József Marasztony Venice, 1834 – Vienna, 1895

Date 1855
Object type painting
Medium, technique oil, canvas
Dimensions

56 × 111.5 cm

Inventory number 2715
Collection Collection of Paintings
On view Hungarian National Gallery Building C, First Floor, Art in the 19th Century – From the Age of Reforms to the Turn of the Century, U Wing

From their inception, art academies had used plaster casts of classical and contemporary sculptures as teaching aids, which students copied to practise drawing or painting. In 1845, a Venetian-born artist, Jakab (Jacopo) Marastoni (father of József Marastoni) founded the “First Hungarian Painting Academy” in Pest, and during the decade and a half of its existence (1845―1860), pupils here made studies of plaster models, just as their peers did in the academies in Vienna and Munich. Most of the plaster casts used in Marastoni’s school probably originated from the Venice Academy. Copying these objects in monochrome, using the grisaille technique, trained students in how to create a sense of mass in two dimensions. The composition known as Allegory of Bacchus was made after a bas-relief by the seventeenth-century French-Flemish sculptor, François du Quesnoy (1597―1643). The original terracotta variant of the work, entitled Silenus Sleeping beside a Stubborn Donkey, is now lost, but a number of contemporary copies are known, produced in all manner of materials (bronze, marble, red wax, plaster), so it is perfectly possible that the private academy in Pest possessed its own version.

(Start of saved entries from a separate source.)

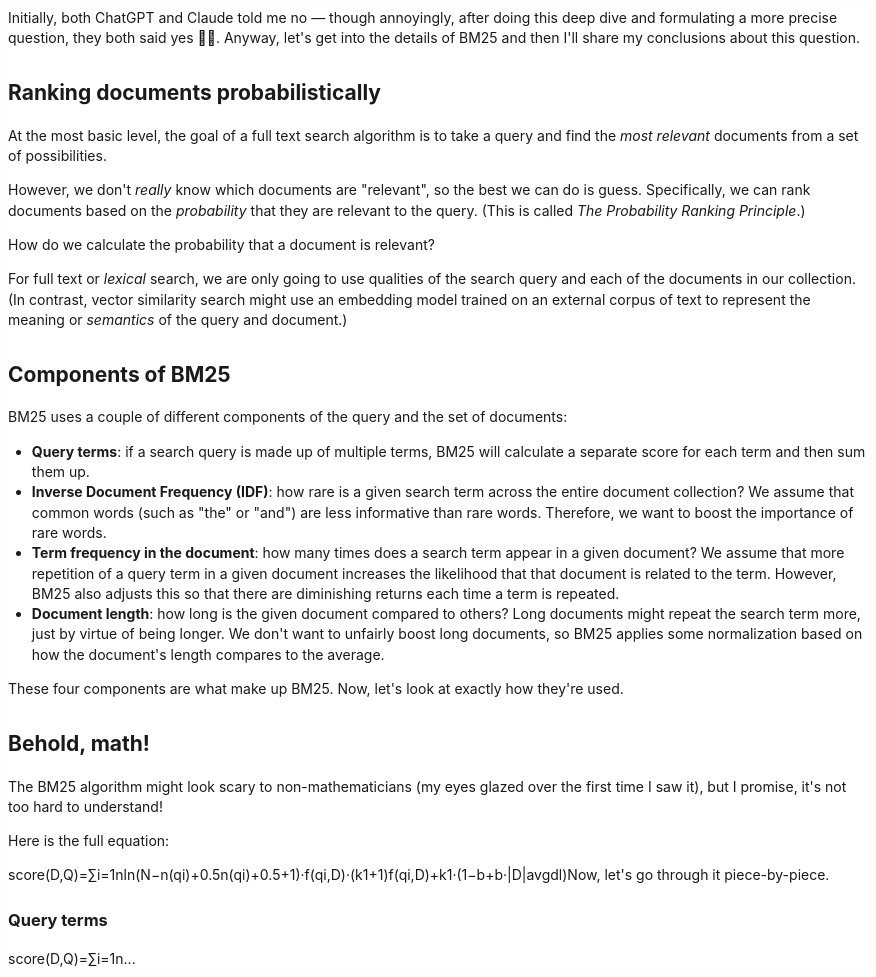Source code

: Initially, both ChatGPT and Claude told me no — though annoyingly, after doing this deep dive and formulating a more precise question, they both said yes 🤦‍♂️. Anyway, let's get into the details of BM25 and then I'll share my conclusions about this question.

Ranking documents probabilistically
-----------------------------------

At the most basic level, the goal of a full text search algorithm is to take a query and find the _most relevant_ documents from a set of possibilities.

However, we don't _really_ know which documents are "relevant", so the best we can do is guess. Specifically, we can rank documents based on the _probability_ that they are relevant to the query. (This is called _The Probability Ranking Principle_.)

How do we calculate the probability that a document is relevant?

For full text or _lexical_ search, we are only going to use qualities of the search query and each of the documents in our collection. (In contrast, vector similarity search might use an embedding model trained on an external corpus of text to represent the meaning or _semantics_ of the query and document.)

Components of BM25
------------------

BM25 uses a couple of different components of the query and the set of documents:

*   **Query terms**: if a search query is made up of multiple terms, BM25 will calculate a separate score for each term and then sum them up.
*   **Inverse Document Frequency (IDF)**: how rare is a given search term across the entire document collection? We assume that common words (such as "the" or "and") are less informative than rare words. Therefore, we want to boost the importance of rare words.
*   **Term frequency in the document**: how many times does a search term appear in a given document? We assume that more repetition of a query term in a given document increases the likelihood that that document is related to the term. However, BM25 also adjusts this so that there are diminishing returns each time a term is repeated.
*   **Document length**: how long is the given document compared to others? Long documents might repeat the search term more, just by virtue of being longer. We don't want to unfairly boost long documents, so BM25 applies some normalization based on how the document's length compares to the average.

These four components are what make up BM25. Now, let's look at exactly how they're used.

Behold, math!
-------------

The BM25 algorithm might look scary to non-mathematicians (my eyes glazed over the first time I saw it), but I promise, it's not too hard to understand!

Here is the full equation:

score(D,Q)\=∑i\=1nln(N−n(qi)+0.5n(qi)+0.5+1)·f(qi,D)·(k1+1)f(qi,D)+k1·(1−b+b·|D|avgdl)Now, let's go through it piece-by-piece.

### Query terms

score(D,Q)\=∑i\=1n...
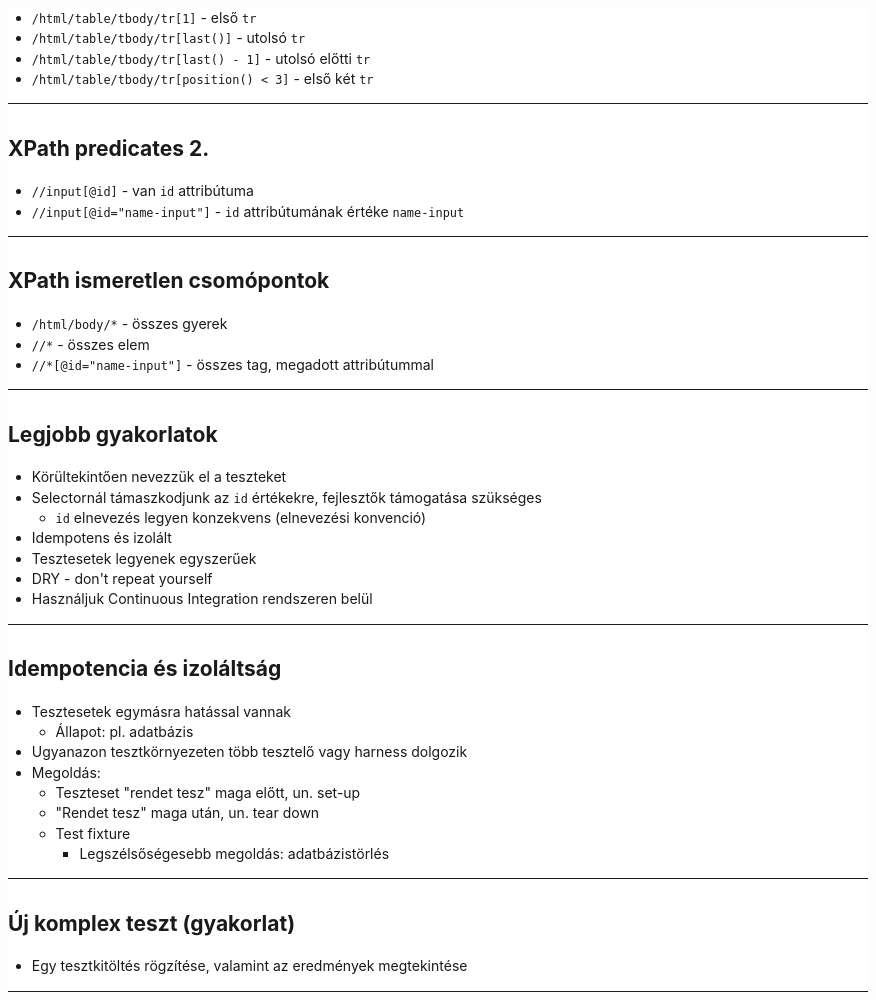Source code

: * `/html/table/tbody/tr[1]` - első `tr`
* `/html/table/tbody/tr[last()]`  - utolsó `tr`
* `/html/table/tbody/tr[last() - 1]`  - utolsó előtti `tr`
* `/html/table/tbody/tr[position() < 3]` - első két `tr`

---

## XPath predicates 2.

* `//input[@id]` - van `id` attribútuma
* `//input[@id="name-input"]` - `id` attribútumának értéke `name-input`

---

## XPath ismeretlen csomópontok

* `/html/body/*` - összes gyerek 
* `//*` - összes elem
* `//*[@id="name-input"]` - összes tag, megadott attribútummal

---

## Legjobb gyakorlatok

* Körültekintően nevezzük el a teszteket
* Selectornál támaszkodjunk az `id` értékekre, fejlesztők támogatása szükséges
  * `id` elnevezés legyen konzekvens (elnevezési konvenció)
* Idempotens és izolált
* Tesztesetek legyenek egyszerűek
* DRY - don't repeat yourself
* Használjuk Continuous Integration rendszeren belül

---

## Idempotencia és izoláltság

* Tesztesetek egymásra hatással vannak
    * Állapot: pl. adatbázis
* Ugyanazon tesztkörnyezeten több tesztelő vagy harness dolgozik
* Megoldás:
    * Teszteset "rendet tesz" maga előtt, un. set-up
    * "Rendet tesz" maga után, un. tear down
    * Test fixture
        * Legszélsőségesebb megoldás: adatbázistörlés

---

## Új komplex teszt (gyakorlat)

* Egy tesztkitöltés rögzítése, valamint az eredmények megtekintése

---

The title of the painting indicates that the original identity of the figure in the bas-relief had been forgotten, leading to his generalisation as Dionysus or Bacchus. In any event, the budding painter succeeded in copying the work with almost photographic realism, revealing a sense of materiality that far exceeds the requirements of an academic exercise. | Orsolya Hessky

This record is subject to revision due to ongoing research.